Маркс пишет: «Стол остается деревом — обыденной, чувственно воспринимаемой вещью. Но как только он делается товаром, он превращается в чувственно-сверхчувственную вещь. Он не только стоит на земле на своих ногах, но становится перед лицом всех других товаров на голову, и эта его деревянная башка порождает причуды, в которых гораздо более удивительного, чем если бы стол пустился по собственному почину танцевать»[2]. В другом месте читаем: «...Товарная форма и то отношение стоимостей продуктов труда, в котором она выражается, не имеют решительно ничего общего с физической природой вещей и вытекающими из нее отношениями вещей. Это лишь определенное общественное отношение самих людей, которое принимает в их глазах фантастическую форму отношения между вещами. Чтобы найти аналогию этому, нам пришлось бы забраться в туманные области религиозного мифа. Здесь продукты человеческого мозга представляются самостоятельными существами, одаренными собственной жизнью, стоящими в определенных отношениях с людьми и друг с другом. То же самое происходит в мире товаров с продуктами человеческих рук. Это я называю фетишизмом, который присущ продуктам труда, коль скоро они производятся как товары, и который, следовательно, не отделим от товарного производства»[3].
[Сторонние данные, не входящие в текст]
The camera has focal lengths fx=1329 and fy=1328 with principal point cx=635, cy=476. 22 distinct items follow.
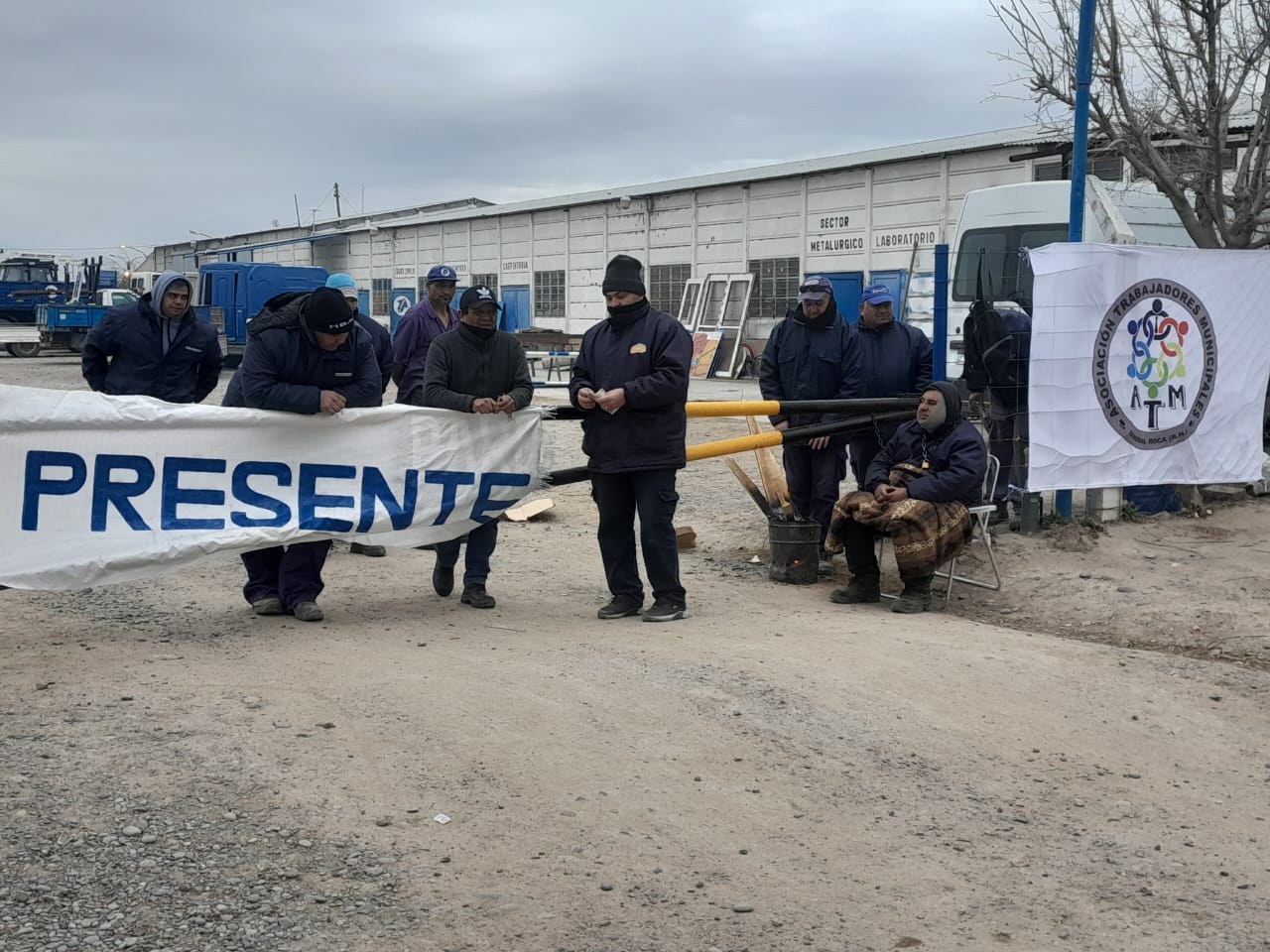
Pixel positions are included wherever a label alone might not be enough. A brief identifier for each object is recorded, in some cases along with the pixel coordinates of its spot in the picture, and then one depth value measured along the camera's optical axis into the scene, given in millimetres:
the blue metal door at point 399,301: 44744
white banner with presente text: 6453
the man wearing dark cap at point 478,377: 7398
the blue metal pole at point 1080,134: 9367
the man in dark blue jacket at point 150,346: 8383
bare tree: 11445
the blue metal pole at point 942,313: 9406
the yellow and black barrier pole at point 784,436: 8570
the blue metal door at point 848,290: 30641
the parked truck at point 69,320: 39812
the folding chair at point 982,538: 8188
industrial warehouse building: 28078
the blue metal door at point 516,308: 43312
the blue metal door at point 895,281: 28827
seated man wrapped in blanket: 7805
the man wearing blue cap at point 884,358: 9102
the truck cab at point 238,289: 33906
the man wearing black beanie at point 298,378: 6898
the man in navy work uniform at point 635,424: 7172
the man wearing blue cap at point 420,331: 9438
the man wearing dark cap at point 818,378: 8867
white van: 14219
Таким образом, даже в той прозаической и позитивной области, которая, называется политической экономией, Маркс считает нужным воспользоваться методами символически-мифологического мышления. Нечего и говорить о том, что мифология понимается здесь в переносном смысле. И все-таки методы символически-мифологического мышления с познавательной точки зрения оказываются необходимыми в изображении даже максимально-прозаических и позитивных сторон жизни, не говоря о прочих ее сторонах.
7. Самая важная нерешенная проблема
До сих пор мы анализировали понятие символа в окружении других соседних понятий, имея в виду почти исключительно теоретическую сторону вопроса. Окончательная сущность символики — историческая, т. е. такая, которая дана только в ту или иную историческую эпоху. Особенно важен здесь анализ социально-исторический. Однако эта тема требует специального рассмотрения.
____________
[1]. В. И. Ленин. Сочинения, 5-е изд., т. 29, стр. 318.
[2]. К. Маркс и Ф. Энгельс. Сочинения, изд. 2, М., 1960, стр. 81.
[3]. Там же, стр. 82.
Известия АН СССР. Отделение литературы и языка. — Т. XXX.